Purtroppo The Handmaid’s Tale 5 non è all’altezza delle stagioni precedenti. L’aspetto più rilevante della narratologia della serie era costituito dalla coralità di personagge che mettevano la loro voce al servizio della storia. Le Ancelle con i mantelli rossi, le Mogli con gli abiti verdi, le Marte con i loro vestiti da lavoro tenui: una parata apparentemente omogenea che custodiva all’interno una forza più centripeta che centrifuga. Ognuna di loro si ribellava singolarmente al sistema, resistendo all’uniformità imposta da Gilead. 

Le storie di Emily, Rita e Moira erano necessarie per creare una Resistenza definita e definibile, al contrario del vago fronte di combattimento portato sullo schermo in questa stagione. 10 puntate June-centriche che relegano ogni altro personaggio in secondo piano. June Osborne è il volto e il simbolo della Resistenza, ma arrivati a questo punto della serie non basta. Bruce Miller avrebbe dovuto mostrare nuove storie, nuove personagge determinate a ribaltare la narrazione. 
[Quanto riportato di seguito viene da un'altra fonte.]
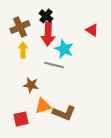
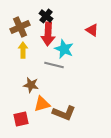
orange triangle: moved 1 px left, 2 px up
Ritmo e ripetitività in The Handmaid’s Tale 5

Serena Joy in The Handmaid's Tale 5
Serena Joy in The Handmaid’s Tale 5

Altro punto dolente di questa quinta stagione è il ritmo degli episodi. Un rallentamento che non porta a una maggiore introspezione, quanto più a un eterno ritorno su vecchie tematiche, in un’ottica di parallelismi tra passato e presente. Primo tra tutti il confronto tra Serena e June.

Serena Joy (Yvonne Strahovski), la personaggia più complessa della serie, la più contraddittoria, in perenne bilico tra la sua personale sete di potere e l’arrendersi a un sistema che lei stessa ha contribuito a creare, si ritrova a vivere nella casa dei coniugi Wheeler come fosse un’ancella. E solo l’esperienza della sofferenza la aiuta finalmente a comprendere June, sua avversaria dalla prima puntata. E lo scontro a armi pari non può che portare alla pace. 
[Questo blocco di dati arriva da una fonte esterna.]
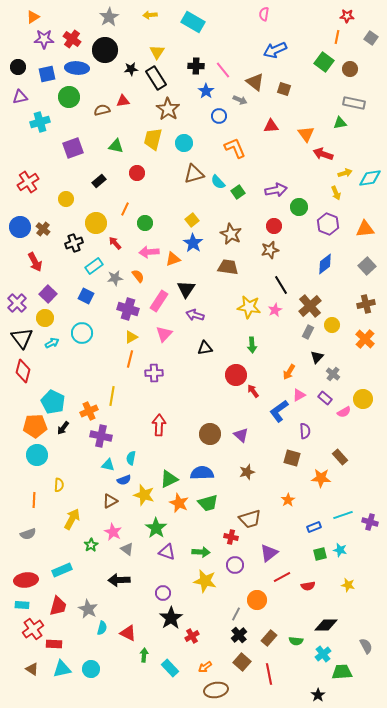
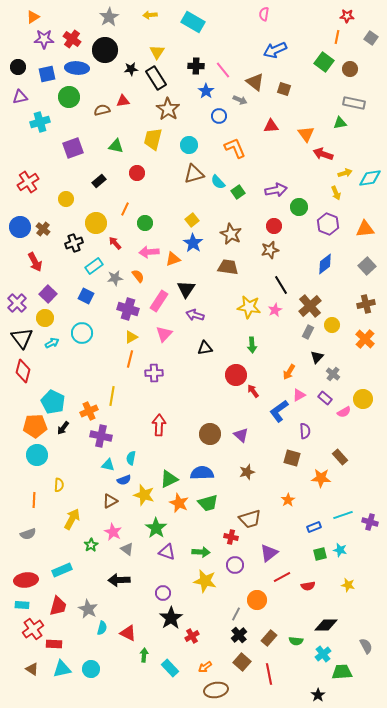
cyan circle at (184, 143): moved 5 px right, 2 px down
Le sfumature della maternità a Gilead

Procreare è un potere delle donne, e, come nella vita reale, anche gli uomini di Gilead ne sono consapevoli e fanno di tutto per limitarlo. Le donne di Gilead non possono leggere, scrivere, avere un’indipendenza economica. E soprattutto non hanno alcuna voce in capitolo sui loro figli. June, Serena e Janine combattono per esercitare il loro ruolo di madre e per questo vengono imprigionate e torturate.

Il tema della maternità è chiave in questa serie e soprattutto in questa stagione. E a rendersene conto per prima è Serena: nel mondo distopico post-guerra e cambiamento climatico l’obiettivo è la sopravvivenza umana, quindi la procreazione. Al di fuori delle mura di Gilead non sono le parole della Bibbia a convincere i possibili nuovi adepti, ma le gravidanze miracolose, una nuova speranza in un mondo che sembrava già finito. 

La fine di Gilead

Elisabeth Moss nel ruolo di June
Elisabeth Moss nel ruolo di June

La Repubblica di Gilead sta mostrando le sue crepe. Un sistema basato su ipocrisia e violenza non è destinato a durare e manca poco alla caduta definitiva. Ma ciò che sorprende e atterrisce è la consapevolezza che il problema non è Gilead. Questo stato totalitario è solo il simbolo dell’eccesso, il rischio portato alle estreme conseguenze.

Il turbamento più grande dato da The Handmaid’s Tale 5 è la scoperta che un posto sicuro per le donne ancora non esiste, e che l’orrore si può trovare in ogni paese, anche nel più democratico Canada. Le mura di Gilead stanno per crollare, ma il suo marciume si dirama ovunque a una impressionante velocità. Al di fuori c’è una terra di nessuno, dove combattere per sopravvivere è inevitabile.

The Handmaid’s Tale 5 prepara gli spettatori al finale conclusivo della serie annunciato per la sesta stagione. E nonostante i suoi difetti si riconferma uno show televisivo necessario, in questo periodo storico in particolare. Le storie delle Ancelle e delle Mogli vanno ascoltate e comprese, perché la narrazione può sempre essere cambiata e, come ci ha insegnato Margaret Atwood, “non permettere mai ai bastardi di schiacciarti”.